Father Joe stepped to the pulpit and began eulogizing a man I had never met, and one I doubted Eve recognized; except for the facts and figures of his life, his character seemed way better than anything his daughter had ever mentioned. From the way Mrs. Rosser nodded and cried, I was buying into the fiction wholesale.
"What a load of crap," Justin whispered to me. "Her dad hit her, you know. Eve."
I sent him a startled look.
"Just keep that in mind," he finished. "And don't shed any tears. Not for this."
Justin could, I thought, be one of the hardest people I'd ever met. Not that he was wrong. Just - hard.
But it helped. The emotion swirling through, amped higher by Eve's mother, washed over me and away without doing more than making my eyes sting. When Father Joe finished his eulogy, the organ started, and Mrs. Rosser was the first to the casket.
"Oh, God," Eve sighed under her breath as her mother draped herself dramatically over the wood and screamed. Bloodcurdling, theatrical screams. "I guess I'd better - "
Michael went with her, and whether it was his male presence or his angelic face or his vampire blood, he was able to pry Mrs. Rosser away and lead her back to the pew, where she sat in a complete collapse, blubbering.
Eve stood there at the casket for a few seconds, back straight, head inclined, and then walked away.
Tears dripped from under her veil and pattered on her black dress, but she didn't make a sound.
I filed by, but gave Eve's dad only a quick glance; he looked - unnatural.
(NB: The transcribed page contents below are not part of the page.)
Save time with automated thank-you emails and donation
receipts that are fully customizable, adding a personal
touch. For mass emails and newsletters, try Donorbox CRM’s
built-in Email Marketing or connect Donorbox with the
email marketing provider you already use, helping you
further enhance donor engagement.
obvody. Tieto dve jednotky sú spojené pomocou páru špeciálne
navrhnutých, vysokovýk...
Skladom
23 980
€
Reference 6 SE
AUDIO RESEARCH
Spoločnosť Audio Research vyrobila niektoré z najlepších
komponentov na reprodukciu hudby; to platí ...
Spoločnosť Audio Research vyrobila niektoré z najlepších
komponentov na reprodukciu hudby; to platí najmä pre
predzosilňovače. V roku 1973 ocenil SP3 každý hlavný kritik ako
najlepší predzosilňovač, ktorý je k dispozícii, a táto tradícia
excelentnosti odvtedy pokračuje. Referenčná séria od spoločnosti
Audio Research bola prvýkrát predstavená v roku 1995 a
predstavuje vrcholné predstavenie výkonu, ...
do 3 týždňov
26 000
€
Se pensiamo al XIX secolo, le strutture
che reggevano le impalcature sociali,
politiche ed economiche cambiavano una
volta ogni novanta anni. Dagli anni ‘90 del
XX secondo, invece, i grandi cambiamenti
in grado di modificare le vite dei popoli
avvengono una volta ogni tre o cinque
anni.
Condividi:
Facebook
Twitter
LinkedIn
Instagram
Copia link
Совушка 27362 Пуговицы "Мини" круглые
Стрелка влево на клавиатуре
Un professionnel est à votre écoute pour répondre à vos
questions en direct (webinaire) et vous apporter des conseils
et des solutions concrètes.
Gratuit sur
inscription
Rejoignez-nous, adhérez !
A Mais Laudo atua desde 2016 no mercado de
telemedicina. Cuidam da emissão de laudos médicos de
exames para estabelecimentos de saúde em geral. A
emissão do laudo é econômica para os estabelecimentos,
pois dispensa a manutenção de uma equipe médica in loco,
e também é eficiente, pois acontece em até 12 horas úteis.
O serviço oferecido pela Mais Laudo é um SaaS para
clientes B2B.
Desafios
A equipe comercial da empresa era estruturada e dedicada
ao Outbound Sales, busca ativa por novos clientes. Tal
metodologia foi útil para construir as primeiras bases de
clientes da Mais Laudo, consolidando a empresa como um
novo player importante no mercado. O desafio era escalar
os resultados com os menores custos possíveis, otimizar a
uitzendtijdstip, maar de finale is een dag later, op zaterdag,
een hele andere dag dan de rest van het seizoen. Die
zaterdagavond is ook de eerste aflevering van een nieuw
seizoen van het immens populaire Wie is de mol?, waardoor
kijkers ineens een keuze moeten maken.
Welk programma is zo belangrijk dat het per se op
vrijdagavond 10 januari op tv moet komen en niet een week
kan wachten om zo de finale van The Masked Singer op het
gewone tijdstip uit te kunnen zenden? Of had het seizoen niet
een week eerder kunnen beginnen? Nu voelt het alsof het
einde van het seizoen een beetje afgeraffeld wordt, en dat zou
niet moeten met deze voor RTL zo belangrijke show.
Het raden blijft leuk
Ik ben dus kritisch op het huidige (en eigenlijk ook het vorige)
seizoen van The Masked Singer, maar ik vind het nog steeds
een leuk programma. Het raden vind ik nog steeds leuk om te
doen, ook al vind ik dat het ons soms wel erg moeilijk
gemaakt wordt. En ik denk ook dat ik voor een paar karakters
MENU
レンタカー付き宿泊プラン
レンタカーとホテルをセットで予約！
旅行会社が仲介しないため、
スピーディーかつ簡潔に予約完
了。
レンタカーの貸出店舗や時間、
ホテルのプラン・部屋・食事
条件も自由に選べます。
Not disgusting, but clearly not alive. I shivered and took Justin's arm, and followed Eve as she passed her mother without a word and headed for the exit.
Eve almost ran into her brother.
Jason had slipped in the back. As far as I could tell, the kid hadn't changed his clothes at all - ever - and the unwashed smell of him was evident from three feet away.
He looked high, too. "Nice disguise, Sis," he smirked.
Eve stopped, staring at him, and scraped the veil back from her face. "What are you doing here?"
"Mourning." He laughed under his breath. "Whatev."
Eve deliberately looked to the side, where Detectives Hess and Lowe were sitting. "I think you'd better go." They hadn't noticed him yet, but they would. All it would take would be a raised voice, or Eve snapping her fingers.
"He's my dad, too."
"Then show him some respect," she said. "Leave."
She went around him. The rest of us followed, though Justin slowed down, and I had to tug at his arm to keep him moving.
Jason made a bring it motion. Justin shook his head. "Really not worth the trouble," he said.
And then we were out in the vestibule, away from the choking smell of flowers and the subtle smell of death, and all I could think was, How is that closure?
But Eve looked better, and that was what mattered. "Let's go have a burger," she said.
As ideas went, that one was popular, and my spirits lifted as we walked out of the church and into the shaded parking structure, heading for Michael's car.